Listen to the news, read a magazine or go anyplace where people work with computers, and you'll hear about repetitive strain injury (RSI). Sometimes you'll hear it called carpal tunnel syndrome (one form of RSI). Regardless of what you call it, RSI causes debilitating pain in hands, arms and shoulders. According to the Bureau of Labor Statistics, there were more than 615,000 cases of RSI reported in 1993.
Reports from ergonomic experts at the U.S. Department of Labor indicate that RSI is much easier to prevent than to cure and can affect anyone regardless of age or physical condition. Many RSI sufferers are never able to fully cure their RSI symptoms."The symptoms started slowly with minor numbness in both hands," says Donna Schrout, who suffers from a severe case of carpal tunnel syndrome. "I found myself constantly taking my hands off the keyboard and shaking them. I never took this kind of thing seriously until it happened to me, and now it's too late."
One of the best ways to avoid RSI is by keeping yourself limber and not exerting yourself unnecessarily as you type or use the mouse. Don't pound on your keyboard - tap lightly and hold your mouse gently.
You may have to pay attention to both your keyboard and mouse usage for a month to change your habits. Put a note on your computer to remind yourself. Plus, for quick pointers on staying limber, read our stretch tips at the end of this story, or check out some of the ergonomically correct sites we found.
Performing the same motions over and over - thousands of times - causes damage to muscles, nerves and tendons. Imagine how many times you click your mouse or move your trackball each month.

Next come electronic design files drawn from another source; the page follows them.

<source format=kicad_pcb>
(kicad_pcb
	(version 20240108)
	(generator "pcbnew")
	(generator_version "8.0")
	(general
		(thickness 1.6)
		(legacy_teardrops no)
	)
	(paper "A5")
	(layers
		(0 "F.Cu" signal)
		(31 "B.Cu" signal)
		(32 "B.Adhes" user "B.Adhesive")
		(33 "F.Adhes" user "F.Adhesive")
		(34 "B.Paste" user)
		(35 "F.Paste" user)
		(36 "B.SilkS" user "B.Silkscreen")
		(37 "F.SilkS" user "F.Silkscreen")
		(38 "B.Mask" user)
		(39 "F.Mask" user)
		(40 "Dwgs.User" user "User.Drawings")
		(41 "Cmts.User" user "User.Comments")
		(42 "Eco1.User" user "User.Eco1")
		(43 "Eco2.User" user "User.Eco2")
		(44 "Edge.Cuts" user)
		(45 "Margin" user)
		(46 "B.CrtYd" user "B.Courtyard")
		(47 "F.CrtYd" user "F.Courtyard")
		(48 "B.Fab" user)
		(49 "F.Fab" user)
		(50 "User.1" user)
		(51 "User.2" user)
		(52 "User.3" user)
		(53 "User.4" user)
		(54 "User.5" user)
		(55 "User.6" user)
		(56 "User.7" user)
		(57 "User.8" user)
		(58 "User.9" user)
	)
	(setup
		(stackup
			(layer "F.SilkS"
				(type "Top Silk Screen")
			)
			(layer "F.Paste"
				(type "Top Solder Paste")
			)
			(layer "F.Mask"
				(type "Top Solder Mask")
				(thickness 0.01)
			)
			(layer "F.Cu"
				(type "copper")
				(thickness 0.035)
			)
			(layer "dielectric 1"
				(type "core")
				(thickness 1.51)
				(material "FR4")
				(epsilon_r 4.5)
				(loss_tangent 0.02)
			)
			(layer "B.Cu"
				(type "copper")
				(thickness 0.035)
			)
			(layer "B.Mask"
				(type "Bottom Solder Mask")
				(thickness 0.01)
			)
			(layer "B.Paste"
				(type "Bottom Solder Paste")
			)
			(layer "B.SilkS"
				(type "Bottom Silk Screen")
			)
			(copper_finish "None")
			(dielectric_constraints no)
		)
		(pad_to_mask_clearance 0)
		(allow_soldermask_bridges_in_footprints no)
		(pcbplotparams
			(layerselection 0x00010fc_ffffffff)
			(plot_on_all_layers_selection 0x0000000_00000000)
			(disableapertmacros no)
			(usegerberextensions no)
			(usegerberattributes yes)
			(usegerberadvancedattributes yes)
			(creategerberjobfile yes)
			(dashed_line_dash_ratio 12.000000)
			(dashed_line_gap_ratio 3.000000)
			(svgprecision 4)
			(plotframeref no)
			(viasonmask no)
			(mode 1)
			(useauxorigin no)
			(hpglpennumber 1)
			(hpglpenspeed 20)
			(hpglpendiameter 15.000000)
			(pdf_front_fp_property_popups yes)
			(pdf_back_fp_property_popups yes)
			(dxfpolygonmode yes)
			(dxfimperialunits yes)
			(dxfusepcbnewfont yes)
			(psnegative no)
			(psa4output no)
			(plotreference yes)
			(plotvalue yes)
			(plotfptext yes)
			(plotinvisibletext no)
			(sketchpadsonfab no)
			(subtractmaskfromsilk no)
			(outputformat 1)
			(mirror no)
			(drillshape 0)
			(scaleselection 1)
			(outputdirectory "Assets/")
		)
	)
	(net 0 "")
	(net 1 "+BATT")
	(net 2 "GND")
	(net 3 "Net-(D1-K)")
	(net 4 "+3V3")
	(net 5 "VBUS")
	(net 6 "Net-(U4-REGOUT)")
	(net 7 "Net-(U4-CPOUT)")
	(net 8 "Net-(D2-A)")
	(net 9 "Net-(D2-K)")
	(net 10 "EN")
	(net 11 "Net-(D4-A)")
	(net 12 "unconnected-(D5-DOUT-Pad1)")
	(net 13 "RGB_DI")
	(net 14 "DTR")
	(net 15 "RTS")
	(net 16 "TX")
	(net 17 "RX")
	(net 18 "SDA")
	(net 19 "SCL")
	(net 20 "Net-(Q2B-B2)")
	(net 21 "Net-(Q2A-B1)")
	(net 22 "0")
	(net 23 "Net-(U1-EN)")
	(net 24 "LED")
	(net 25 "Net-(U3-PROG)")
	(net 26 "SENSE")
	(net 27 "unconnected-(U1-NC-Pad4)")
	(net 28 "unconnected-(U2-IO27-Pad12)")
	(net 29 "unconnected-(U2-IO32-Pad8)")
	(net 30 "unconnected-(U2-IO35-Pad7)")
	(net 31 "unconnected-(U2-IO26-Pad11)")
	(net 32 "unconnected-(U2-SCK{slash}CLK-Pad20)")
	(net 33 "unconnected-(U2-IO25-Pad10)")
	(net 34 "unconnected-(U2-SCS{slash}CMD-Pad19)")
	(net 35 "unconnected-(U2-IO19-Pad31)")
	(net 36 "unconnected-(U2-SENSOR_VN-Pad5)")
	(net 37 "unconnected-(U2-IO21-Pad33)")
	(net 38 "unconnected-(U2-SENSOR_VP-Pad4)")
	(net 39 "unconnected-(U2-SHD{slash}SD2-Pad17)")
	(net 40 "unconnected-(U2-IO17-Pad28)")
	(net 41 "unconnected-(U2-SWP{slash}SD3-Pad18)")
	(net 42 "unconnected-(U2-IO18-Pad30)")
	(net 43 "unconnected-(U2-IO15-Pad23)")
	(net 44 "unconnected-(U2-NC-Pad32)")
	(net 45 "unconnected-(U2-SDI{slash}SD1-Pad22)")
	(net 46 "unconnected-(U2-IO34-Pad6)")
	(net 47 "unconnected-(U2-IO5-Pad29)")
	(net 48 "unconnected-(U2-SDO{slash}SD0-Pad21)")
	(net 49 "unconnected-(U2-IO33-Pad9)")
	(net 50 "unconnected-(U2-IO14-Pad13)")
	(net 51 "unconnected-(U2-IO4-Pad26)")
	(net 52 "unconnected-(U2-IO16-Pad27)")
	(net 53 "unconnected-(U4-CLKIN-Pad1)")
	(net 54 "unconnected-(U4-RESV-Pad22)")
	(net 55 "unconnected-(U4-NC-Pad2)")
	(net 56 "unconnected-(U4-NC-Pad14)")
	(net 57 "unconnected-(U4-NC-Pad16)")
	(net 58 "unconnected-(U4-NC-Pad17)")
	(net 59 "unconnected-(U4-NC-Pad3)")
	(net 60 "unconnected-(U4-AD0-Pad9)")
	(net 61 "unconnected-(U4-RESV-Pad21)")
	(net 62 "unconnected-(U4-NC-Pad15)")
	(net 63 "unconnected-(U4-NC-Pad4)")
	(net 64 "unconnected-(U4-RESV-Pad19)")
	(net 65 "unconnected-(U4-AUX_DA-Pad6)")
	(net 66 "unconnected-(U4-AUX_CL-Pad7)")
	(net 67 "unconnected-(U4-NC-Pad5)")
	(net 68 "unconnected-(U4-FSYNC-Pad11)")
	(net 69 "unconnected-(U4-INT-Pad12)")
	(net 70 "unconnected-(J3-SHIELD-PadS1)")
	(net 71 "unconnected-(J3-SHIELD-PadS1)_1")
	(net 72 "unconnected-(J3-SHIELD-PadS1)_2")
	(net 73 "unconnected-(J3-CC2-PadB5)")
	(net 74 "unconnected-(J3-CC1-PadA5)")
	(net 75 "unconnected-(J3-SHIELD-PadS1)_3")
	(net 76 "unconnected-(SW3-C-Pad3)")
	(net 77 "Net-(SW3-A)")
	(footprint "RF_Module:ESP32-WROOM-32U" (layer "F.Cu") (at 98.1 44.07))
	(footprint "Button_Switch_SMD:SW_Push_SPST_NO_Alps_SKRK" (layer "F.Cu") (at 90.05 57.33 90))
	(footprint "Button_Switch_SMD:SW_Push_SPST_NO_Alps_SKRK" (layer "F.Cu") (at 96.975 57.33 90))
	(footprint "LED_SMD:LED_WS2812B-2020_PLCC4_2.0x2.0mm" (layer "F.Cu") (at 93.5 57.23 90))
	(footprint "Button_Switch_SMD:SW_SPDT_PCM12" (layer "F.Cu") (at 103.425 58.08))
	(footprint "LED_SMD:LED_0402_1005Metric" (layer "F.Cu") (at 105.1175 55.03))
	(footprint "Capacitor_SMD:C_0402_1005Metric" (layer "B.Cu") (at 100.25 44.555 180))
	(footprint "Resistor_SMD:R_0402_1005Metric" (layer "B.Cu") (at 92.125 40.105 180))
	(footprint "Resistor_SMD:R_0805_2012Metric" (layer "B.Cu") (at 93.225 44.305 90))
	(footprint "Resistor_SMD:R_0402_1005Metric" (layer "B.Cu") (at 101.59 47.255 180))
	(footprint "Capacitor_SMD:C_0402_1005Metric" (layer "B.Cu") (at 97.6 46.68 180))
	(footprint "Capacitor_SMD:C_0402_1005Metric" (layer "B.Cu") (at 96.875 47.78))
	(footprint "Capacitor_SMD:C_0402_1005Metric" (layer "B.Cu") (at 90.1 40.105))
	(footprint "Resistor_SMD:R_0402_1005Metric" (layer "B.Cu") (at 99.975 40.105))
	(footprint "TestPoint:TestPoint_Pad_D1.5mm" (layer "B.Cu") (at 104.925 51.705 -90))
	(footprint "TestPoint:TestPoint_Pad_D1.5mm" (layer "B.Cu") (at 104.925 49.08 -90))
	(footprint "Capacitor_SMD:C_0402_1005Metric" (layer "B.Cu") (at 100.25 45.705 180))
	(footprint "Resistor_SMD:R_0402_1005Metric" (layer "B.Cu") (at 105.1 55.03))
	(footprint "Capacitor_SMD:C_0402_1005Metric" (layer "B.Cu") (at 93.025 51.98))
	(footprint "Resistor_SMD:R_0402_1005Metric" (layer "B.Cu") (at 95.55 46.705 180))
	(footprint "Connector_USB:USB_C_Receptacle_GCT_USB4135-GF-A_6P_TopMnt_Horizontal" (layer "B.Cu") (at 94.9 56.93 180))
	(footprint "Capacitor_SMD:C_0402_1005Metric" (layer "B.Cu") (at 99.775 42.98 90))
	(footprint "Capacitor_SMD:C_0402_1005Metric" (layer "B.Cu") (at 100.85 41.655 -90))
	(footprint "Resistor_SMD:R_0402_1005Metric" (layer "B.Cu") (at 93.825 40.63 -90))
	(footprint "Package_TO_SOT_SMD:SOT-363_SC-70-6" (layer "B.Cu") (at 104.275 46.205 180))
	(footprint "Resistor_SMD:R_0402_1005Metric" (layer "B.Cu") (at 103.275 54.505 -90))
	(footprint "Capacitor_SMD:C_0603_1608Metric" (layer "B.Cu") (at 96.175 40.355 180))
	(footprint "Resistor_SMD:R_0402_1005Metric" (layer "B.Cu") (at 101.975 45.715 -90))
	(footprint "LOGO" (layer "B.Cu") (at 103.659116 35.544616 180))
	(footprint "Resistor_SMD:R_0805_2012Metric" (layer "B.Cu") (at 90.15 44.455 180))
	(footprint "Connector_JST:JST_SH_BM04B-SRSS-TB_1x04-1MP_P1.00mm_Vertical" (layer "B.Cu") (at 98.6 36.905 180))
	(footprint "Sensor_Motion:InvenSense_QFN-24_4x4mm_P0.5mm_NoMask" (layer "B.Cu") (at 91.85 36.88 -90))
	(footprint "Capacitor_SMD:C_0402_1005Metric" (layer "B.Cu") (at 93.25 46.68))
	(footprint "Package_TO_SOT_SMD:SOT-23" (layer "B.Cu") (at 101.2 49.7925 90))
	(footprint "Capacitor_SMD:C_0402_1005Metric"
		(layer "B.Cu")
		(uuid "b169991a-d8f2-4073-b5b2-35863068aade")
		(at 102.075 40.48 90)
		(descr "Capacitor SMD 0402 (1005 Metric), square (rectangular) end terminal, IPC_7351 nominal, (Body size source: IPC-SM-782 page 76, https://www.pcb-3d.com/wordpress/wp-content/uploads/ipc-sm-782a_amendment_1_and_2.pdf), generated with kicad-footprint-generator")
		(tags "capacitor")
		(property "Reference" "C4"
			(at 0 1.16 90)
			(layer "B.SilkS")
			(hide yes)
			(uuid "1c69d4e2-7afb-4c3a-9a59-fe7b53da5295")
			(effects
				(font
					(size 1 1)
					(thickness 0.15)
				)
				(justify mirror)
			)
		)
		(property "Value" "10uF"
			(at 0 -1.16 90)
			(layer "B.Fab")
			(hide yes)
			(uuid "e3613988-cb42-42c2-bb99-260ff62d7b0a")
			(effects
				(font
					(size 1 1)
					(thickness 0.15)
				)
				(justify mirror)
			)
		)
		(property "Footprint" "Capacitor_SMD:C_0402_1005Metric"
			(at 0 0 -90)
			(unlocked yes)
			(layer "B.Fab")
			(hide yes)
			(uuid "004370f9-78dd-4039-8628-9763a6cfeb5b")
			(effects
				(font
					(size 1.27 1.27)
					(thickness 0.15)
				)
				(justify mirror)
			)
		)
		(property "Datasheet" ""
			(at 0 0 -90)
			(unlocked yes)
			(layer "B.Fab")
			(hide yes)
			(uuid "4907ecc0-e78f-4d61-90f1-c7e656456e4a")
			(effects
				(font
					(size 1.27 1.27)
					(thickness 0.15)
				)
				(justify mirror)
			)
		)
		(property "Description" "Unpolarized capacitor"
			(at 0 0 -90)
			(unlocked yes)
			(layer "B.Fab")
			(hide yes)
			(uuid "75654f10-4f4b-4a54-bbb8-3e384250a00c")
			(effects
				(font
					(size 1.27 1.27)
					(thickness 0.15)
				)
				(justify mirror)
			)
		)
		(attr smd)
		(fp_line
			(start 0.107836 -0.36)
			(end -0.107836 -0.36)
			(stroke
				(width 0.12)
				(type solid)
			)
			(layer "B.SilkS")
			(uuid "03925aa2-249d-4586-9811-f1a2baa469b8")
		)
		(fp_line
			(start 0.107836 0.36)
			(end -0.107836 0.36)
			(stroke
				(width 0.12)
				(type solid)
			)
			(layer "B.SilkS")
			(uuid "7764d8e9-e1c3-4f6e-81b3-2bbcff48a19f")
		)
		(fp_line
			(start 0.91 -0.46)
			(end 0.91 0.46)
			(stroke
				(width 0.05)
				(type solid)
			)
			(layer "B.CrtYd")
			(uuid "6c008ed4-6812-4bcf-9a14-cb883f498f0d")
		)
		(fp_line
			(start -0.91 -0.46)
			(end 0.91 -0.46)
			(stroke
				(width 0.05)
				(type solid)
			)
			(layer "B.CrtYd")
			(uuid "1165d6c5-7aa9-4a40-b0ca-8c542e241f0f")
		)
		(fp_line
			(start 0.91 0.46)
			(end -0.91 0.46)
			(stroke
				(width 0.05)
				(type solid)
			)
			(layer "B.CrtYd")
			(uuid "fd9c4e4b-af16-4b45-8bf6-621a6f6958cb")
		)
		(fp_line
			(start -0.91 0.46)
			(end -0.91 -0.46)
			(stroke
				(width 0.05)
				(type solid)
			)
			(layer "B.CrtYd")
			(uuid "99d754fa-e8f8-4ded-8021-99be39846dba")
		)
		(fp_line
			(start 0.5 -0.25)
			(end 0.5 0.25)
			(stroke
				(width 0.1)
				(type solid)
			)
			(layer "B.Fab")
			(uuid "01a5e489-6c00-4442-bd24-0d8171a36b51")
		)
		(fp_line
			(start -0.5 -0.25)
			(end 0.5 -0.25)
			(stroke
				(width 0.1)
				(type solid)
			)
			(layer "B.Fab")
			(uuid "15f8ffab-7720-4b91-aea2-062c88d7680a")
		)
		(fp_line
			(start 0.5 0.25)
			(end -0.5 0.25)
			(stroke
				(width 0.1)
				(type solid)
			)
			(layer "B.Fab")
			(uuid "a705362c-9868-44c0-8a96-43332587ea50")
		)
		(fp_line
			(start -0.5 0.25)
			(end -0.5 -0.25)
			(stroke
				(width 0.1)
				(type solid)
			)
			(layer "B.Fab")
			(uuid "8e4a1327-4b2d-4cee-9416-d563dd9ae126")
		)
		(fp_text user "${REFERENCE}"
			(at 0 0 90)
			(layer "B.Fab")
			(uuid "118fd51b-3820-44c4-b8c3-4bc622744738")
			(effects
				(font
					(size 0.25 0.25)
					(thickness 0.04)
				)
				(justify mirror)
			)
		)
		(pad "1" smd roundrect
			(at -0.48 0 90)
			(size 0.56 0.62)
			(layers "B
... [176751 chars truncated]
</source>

Try counting the number of hours you spend with your arms bent and your hands on the keyboard. The more you use your computer, the more critical it is to take stock of your equipment and habits.

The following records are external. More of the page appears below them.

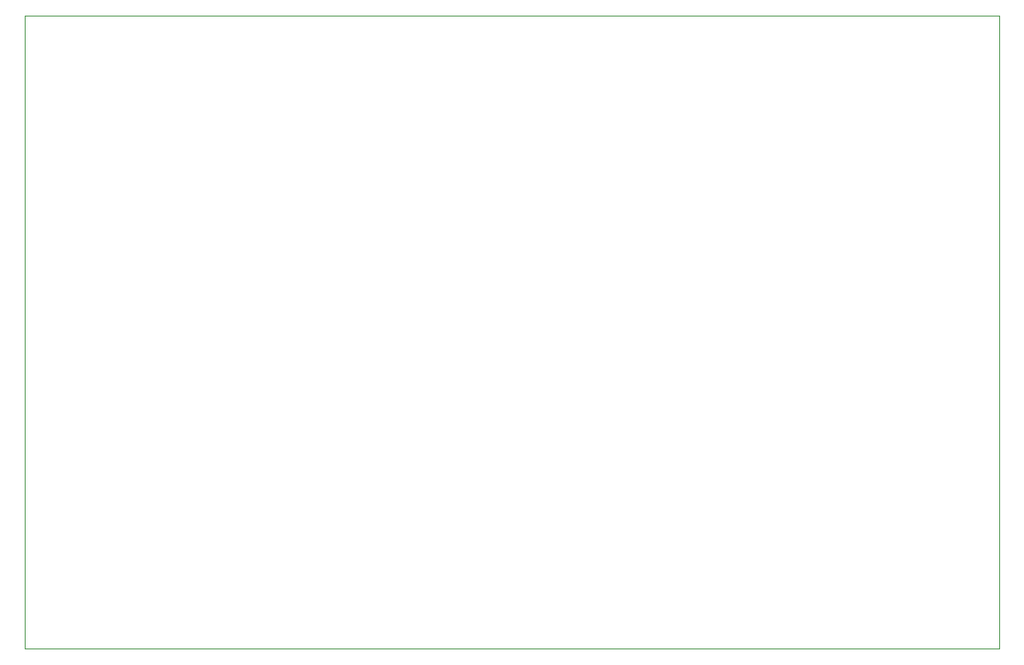
<source format=gbr>
%TF.GenerationSoftware,KiCad,Pcbnew,(6.0.2)*%
%TF.CreationDate,2022-02-20T13:14:23+01:00*%
%TF.ProjectId,220217_GPIOExpanderAW9523,32323032-3137-45f4-9750-494f45787061,v01*%
%TF.SameCoordinates,Original*%
%TF.FileFunction,Profile,NP*%
%FSLAX46Y46*%
G04 Gerber Fmt 4.6, Leading zero omitted, Abs format (unit mm)*
G04 Created by KiCad (PCBNEW (6.0.2)) date 2022-02-20 13:14:23*
%MOMM*%
%LPD*%
G01*
G04 APERTURE LIST*
%TA.AperFunction,Profile*%
%ADD10C,0.100000*%
%TD*%
G04 APERTURE END LIST*
D10*
X106100000Y-60000000D02*
X206100000Y-60000000D01*
X206100000Y-60000000D02*
X206100000Y-125000000D01*
X206100000Y-125000000D02*
X106100000Y-125000000D01*
X106100000Y-125000000D02*
X106100000Y-60000000D01*
M02*

</source>
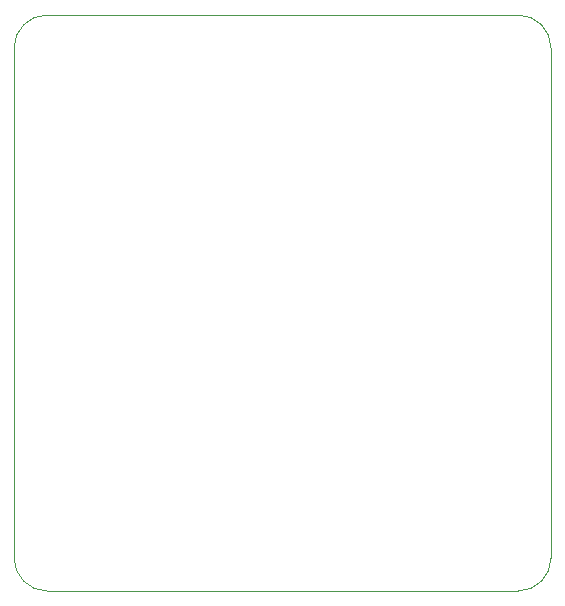
<source format=gbr>
%TF.GenerationSoftware,KiCad,Pcbnew,7.0.7*%
%TF.CreationDate,2025-03-27T10:25:26-07:00*%
%TF.ProjectId,lab7,6c616237-2e6b-4696-9361-645f70636258,rev?*%
%TF.SameCoordinates,Original*%
%TF.FileFunction,Profile,NP*%
%FSLAX46Y46*%
G04 Gerber Fmt 4.6, Leading zero omitted, Abs format (unit mm)*
G04 Created by KiCad (PCBNEW 7.0.7) date 2025-03-27 10:25:26*
%MOMM*%
%LPD*%
G01*
G04 APERTURE LIST*
%TA.AperFunction,Profile*%
%ADD10C,0.100000*%
%TD*%
G04 APERTURE END LIST*
D10*
X124714000Y-44196000D02*
X124714000Y-87376000D01*
X124714000Y-44196000D02*
G75*
G03*
X121920000Y-41402000I-2794000J0D01*
G01*
X82042000Y-41402000D02*
G75*
G03*
X79248000Y-44196000I0J-2794000D01*
G01*
X121920000Y-90170000D02*
X82042000Y-90170000D01*
X79248000Y-87376000D02*
X79248000Y-44196000D01*
X82042000Y-41402000D02*
X121920000Y-41402000D01*
X121920000Y-90170000D02*
G75*
G03*
X124714000Y-87376000I0J2794000D01*
G01*
X79248000Y-87376000D02*
G75*
G03*
X82042000Y-90170000I2794000J0D01*
G01*
M02*

</source>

Consider upgrading your keyboard or mouse before you have pain or discomfort. You have a choice to either learn a little about ergonomic equipment, correct posture and other good habits, or roll the dice and see if you'll fall victim to RSI. If you wait, it could be too late. An ounce of prevention may be worth a lifetime of computing comfort.
One of the most basic changes you can make in your computer setup is your keyboard. Sit comfortably in front of your computer and place your hands on the keys; notice the angle of your wrists. While you type, your wrists and fingers should line up directly with your arms - they shouldn't be bent. There are several keyboards on the market designed to keep your hands in the right position and provide an extra level of comfort.

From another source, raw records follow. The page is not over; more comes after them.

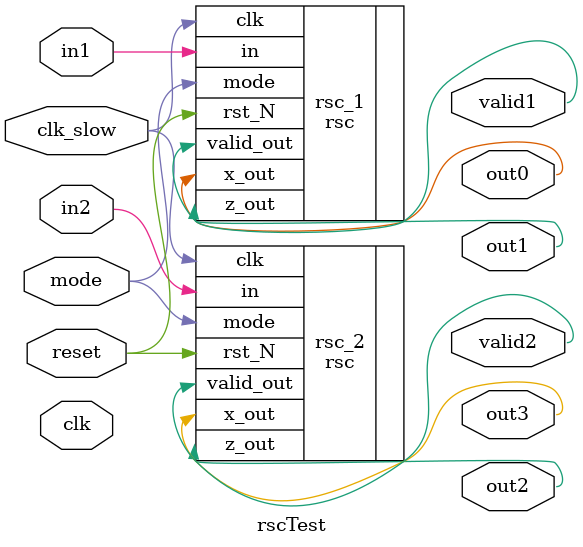
<source format=v>
`timescale 1 ns / 1 ns

`include "../../netlist/rsc.v"  // Gate Level Netlist 

module rscTest(clk, clk_slow, reset, in1, in2, mode, out0, out1, out2, out3, valid1, valid2);

   // Ports 
   input  clk, clk_slow, in1, in2, reset, mode;
   wire   clk, clk_slow, in1, in2, reset, mode;    

   output out0, out1, out2, out3, valid1, valid2;
   wire   out0, out1, out2, out3, valid1, valid2; 

   rsc rsc_1(.clk(clk_slow), .in(in1), .x_out(out0), .z_out(out1), .rst_N(reset), .mode(mode), .valid_out(valid1));
   rsc rsc_2(.clk(clk_slow), .in(in2), .x_out(out3), .z_out(out2), .rst_N(reset), .mode(mode), .valid_out(valid2));


endmodule

</source>
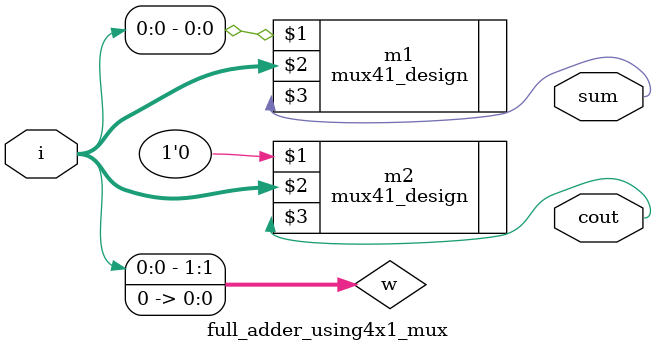
<source format=v>
`timescale 1ns / 1ps


module full_adder_using4x1_mux(i,sum,cout);
input [2:0]i;
output sum, cout;
wire [1:0]w;
assign w[1] = {i[0],~i[0],~i[0],i[0]};
assign w[0] = {1'b1,i[0],i[0],1'b0};
mux41_design m1(w[1],i,sum);
mux41_design m2(w[0],i,cout);
endmodule

</source>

Repetitive mouse clicking and moving and typing can cause pain in the hands and wrists. The Windows "double click," with its rapid motion of the fingers, can be a major source of computer-related injury.
Yet it is critical to keep your hands and wrists comfortable and stress-free while you work, even if you're not typing or clicking.
Many new and popular options to the standard old mouse have appeared on the market. The trackball seems to lead in this division, with Logitech's version paving the way.
Caution: wrist rests
There are many types of wrist rests ranging from simple foam rubber to gel-filled. Contrary to what most people think, wrist rests are designed for when you're not typing - your wrists should not bend or rest on anything as you type. Your wrist rest should be in a comfortable place where your wrists can rest a few seconds when you stop typing. If you take a long break, relax your hands in your lap or hang them by your sides.
To find the right wrist rest for you, go to a store, try them out and let comfort be your guide.
To stretch your forearms, put your palms together with your fingers pointing toward the ceiling. Then, slowly lower your hands toward the floor until you feel the stretch.
To stretch your wrists, put your arms straight in front of you and move your hands up and down.